▶ Extrait du document:
%%

Sauvegarder ses données... et les télécharger !!! (ou les uploader dans un endroit sûr) | Partie 2
- Idem que la section qui conseillait d'utiliser un plugin pour la sauvegarde mais sans le plugin :). Mettez en place un script (sh ou bash selon ce que vous préférez) pour créer une sauvegarde du code et de la base de données. Dans le script, envoyez les sauvegardes vers le service cloud sélectionné et supprimez automatiquement les sauvegardes après X jours. Configurez une cron job (tâche qui s'exécute périodiquement) pour exécuter votre script tous les jours à minuit / X heures / x jours. Crontab Generator est très utile pour cette partie.
Codez des fonctionnalités dès que vous le pouvez
Idem au point précédent. Chaque fois que vous le pouvez, développez les fonctions dont vous avez besoin sans vous appuyer sur des plugins. Les hooks, actions et filtres de WordPress (et de Woocommerce) facilitent grandement son extension. Vous gagnerez en flexibilité, facilité de maintenance et rapidité de site.
Restez à jour au sujet des vulnérabilités de WordPress
Vous pouvez consulter la base de données Patchstack, les dernières mises à jour des vulnérabilités Patchstack ou le blog de Sucuri pour vous tenir au courant des vulnérabilités de WordPress.
Ajoutez la double authentification
WP 2FA ou iThemes Security sont de bonnes options selon mon expérience.
Serveur
Sécurisez vos environnements de test et de préprod
- Limitez l'accès http par adresse IP : Très sûr mais peut vite se compliquer lorsque de nombreuses personnes sont sur le projet et que leurs adresses IP changent souvent (certains FAI vous attribuent une nouvelle IP chaque fois que vous redémarrez votre ordinateur). Cela peut entraîner une lassitude de l'utilisateur et avoir l'effet inverse à celui souhaité.
- Mettez au moins en place une authentification d'accès de base Authentification d'accès de base avec .htaccess et .htpasswd. Ce n'est pas parfait (on parle pas d'authentification de base pour rien) mais c'est mieux que rien pour les tests et les préprods. /!\ Doit être mis en place sur https wiki de l'authentification d'accès de base.

%%

▶ Votre objectif: Poursuivez le texte sur la sécurité d'un site WordPress à partir de sa dernière phrase. Vous n'aurez pas besoin des fiches qui suivent.

▶ Informations affichées:

%%

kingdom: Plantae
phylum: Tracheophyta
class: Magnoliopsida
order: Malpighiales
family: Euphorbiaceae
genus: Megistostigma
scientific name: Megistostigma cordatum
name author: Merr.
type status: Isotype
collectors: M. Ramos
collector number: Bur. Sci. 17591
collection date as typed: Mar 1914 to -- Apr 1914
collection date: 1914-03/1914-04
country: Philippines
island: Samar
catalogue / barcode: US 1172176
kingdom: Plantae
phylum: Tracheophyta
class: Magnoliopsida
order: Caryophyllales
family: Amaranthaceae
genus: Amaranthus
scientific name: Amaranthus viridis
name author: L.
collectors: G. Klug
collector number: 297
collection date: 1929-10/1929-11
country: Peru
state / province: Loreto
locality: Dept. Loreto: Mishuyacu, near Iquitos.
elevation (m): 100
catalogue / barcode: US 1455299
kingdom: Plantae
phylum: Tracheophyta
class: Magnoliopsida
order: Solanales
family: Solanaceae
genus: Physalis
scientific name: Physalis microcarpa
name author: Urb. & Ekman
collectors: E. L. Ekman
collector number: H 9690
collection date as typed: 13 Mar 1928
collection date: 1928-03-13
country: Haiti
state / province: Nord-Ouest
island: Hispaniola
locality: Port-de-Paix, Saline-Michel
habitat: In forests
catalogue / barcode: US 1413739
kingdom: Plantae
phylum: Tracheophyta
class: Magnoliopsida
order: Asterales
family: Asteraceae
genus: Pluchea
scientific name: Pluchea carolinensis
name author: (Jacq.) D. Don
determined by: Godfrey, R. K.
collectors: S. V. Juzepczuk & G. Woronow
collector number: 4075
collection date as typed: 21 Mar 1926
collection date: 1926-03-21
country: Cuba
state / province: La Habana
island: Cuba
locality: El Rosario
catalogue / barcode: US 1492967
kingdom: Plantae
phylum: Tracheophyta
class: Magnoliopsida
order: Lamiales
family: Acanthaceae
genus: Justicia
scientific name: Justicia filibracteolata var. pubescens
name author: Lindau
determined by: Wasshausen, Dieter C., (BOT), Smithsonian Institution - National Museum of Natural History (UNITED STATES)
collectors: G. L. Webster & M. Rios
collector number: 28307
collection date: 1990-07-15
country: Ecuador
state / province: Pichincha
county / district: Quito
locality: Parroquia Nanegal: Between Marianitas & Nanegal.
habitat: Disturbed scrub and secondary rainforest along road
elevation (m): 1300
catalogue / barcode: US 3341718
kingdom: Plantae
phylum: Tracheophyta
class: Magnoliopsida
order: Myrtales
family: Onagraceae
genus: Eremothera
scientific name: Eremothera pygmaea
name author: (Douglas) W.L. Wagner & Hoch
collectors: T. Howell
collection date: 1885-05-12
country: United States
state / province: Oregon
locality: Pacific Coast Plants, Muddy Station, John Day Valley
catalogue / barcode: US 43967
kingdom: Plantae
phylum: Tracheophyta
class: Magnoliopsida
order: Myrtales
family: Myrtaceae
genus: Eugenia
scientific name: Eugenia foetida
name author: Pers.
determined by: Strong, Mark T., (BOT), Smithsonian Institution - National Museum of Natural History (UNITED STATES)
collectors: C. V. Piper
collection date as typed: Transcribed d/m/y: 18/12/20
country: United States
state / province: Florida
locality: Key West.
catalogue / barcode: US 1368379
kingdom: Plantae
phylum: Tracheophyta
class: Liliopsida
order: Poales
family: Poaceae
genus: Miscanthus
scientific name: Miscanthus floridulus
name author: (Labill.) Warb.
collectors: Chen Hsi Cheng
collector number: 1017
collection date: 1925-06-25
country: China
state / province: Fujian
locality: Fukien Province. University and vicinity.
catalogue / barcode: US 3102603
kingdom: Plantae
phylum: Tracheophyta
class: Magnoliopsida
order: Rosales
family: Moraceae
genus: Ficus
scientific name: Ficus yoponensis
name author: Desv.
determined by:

%%

▶ Réponse à l'exercice:
Limitez les accès ssh
Limitez les accès ssh à vos environnements (test, préprod, prod) par adresses IP si possible ou au moins avec des mots de passe forts ou des fichiers pem / des comptes différents pour chaque personne devant accéder au ssh. De cette façon, vous pouvez enregistrer ce que fait chaque compte et comprendre ce qui s'est passé si un problème survenait.
Ne partagez pas le fichier ssh pem / le mot de passe ssh sur slack, basecamp, plateformes auxquelles n'importe qui pourrait accéder / être compromis.
Comme pour le mot de passe, envoyez le fichier pem via un gestionnaire de mots de passe sécurisé ou des e-mails chiffrés.
Principe de moindre privilège
- Ayez un utilisateur pour le serveur web (généralement www-data ou apache sur un serveur Apache, www-data sur nginx) et un autre pour la mise à jour du site web (que vous utiliserez pour git).
- N'utilisez pas directement le compte root
- Sudo seulement quand c'est absolument nécessaire et pas pour installer des dépendances (via composer, npm, ...) ni pour git (git clone, git pull, ...).
- Suivez les recommandations de WordPress pour les permissions : https://wordpress.org/support/article/hardening-wordpress/#file-permissions . Généralement 644 pour les fichiers et 755 pour les dossiers (sauf pour wp-config.php qui doit être 400 ou 440) :
Pour les dossiers :
find /path/to/your/wordpress/install/ -type d -exec chmod 755 {} \;
Pour les fichiers :
find /path/to/your/wordpress/install/ -type f -exec chmod 644 {} \;
J'espère que ces solutions concrètes aideront les personnes se sentant un peu perdue dans la gestion et la sécurisation de leur site web WordPress / site web de leur client. Je sais que le sujet est très vaste et que je n'ai pas tout couvert dans cet article (les logs notamment). 頑張ってね。